● **WORK TO COMPLETE**
Everything in the data below is left aside except the lines from the one containing "Условная вязкость по" through the one containing "IAVE I.P. | Travessa das Terras de Sant’An"; repeat those exactly.

● **DATA TO EXAMINE**
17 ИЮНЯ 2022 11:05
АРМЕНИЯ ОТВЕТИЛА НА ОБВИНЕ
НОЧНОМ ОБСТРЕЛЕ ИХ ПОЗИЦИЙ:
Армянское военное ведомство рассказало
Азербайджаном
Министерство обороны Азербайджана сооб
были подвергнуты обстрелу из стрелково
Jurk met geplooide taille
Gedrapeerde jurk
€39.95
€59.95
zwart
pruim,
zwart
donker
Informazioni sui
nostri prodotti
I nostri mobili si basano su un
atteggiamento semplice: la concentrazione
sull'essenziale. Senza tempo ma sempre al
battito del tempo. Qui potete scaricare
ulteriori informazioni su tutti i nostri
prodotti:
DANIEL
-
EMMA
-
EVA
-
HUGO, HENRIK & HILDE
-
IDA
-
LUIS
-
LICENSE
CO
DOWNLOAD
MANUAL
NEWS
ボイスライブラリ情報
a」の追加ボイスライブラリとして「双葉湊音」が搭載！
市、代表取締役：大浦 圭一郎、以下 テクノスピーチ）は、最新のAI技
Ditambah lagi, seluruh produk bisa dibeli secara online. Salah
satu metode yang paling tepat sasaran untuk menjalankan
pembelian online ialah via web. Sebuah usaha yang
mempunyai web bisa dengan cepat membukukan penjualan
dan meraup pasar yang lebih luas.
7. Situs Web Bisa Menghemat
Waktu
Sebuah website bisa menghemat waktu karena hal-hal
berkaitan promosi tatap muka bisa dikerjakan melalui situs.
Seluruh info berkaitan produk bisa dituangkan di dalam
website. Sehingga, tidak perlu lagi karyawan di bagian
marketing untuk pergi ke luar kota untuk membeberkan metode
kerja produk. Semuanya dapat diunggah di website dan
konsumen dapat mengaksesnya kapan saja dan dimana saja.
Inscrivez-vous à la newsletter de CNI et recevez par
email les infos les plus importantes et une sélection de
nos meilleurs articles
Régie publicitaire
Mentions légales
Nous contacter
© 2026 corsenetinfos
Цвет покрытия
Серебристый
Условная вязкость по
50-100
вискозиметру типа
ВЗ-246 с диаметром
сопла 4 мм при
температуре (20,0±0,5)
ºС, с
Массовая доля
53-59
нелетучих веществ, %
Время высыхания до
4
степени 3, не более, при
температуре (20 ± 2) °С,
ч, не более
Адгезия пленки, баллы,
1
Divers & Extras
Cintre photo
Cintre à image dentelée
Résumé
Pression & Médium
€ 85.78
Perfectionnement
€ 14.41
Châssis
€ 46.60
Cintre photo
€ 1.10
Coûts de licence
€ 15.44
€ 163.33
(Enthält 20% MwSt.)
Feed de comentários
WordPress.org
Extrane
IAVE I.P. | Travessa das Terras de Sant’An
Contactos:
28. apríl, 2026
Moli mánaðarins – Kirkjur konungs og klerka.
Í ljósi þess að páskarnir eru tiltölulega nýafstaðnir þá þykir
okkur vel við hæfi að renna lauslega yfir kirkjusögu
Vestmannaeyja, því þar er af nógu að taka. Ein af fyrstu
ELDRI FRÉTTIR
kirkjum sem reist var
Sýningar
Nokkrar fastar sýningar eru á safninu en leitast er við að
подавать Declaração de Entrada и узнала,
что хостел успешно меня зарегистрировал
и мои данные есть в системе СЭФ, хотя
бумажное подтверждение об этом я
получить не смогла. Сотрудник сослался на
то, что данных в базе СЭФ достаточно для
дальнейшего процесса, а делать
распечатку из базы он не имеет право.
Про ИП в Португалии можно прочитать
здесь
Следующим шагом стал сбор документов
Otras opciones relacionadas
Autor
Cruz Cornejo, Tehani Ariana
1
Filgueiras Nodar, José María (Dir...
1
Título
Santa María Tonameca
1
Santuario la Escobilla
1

● **YOUR SOLUTION**
Условная вязкость по
50-100
вискозиметру типа
ВЗ-246 с диаметром
сопла 4 мм при
температуре (20,0±0,5)
ºС, с
Массовая доля
53-59
нелетучих веществ, %
Время высыхания до
4
степени 3, не более, при
температуре (20 ± 2) °С,
ч, не более
Адгезия пленки, баллы,
1
Divers & Extras
Cintre photo
Cintre à image dentelée
Résumé
Pression & Médium
€ 85.78
Perfectionnement
€ 14.41
Châssis
€ 46.60
Cintre photo
€ 1.10
Coûts de licence
€ 15.44
€ 163.33
(Enthält 20% MwSt.)
Feed de comentários
WordPress.org
Extrane
IAVE I.P. | Travessa das Terras de Sant’An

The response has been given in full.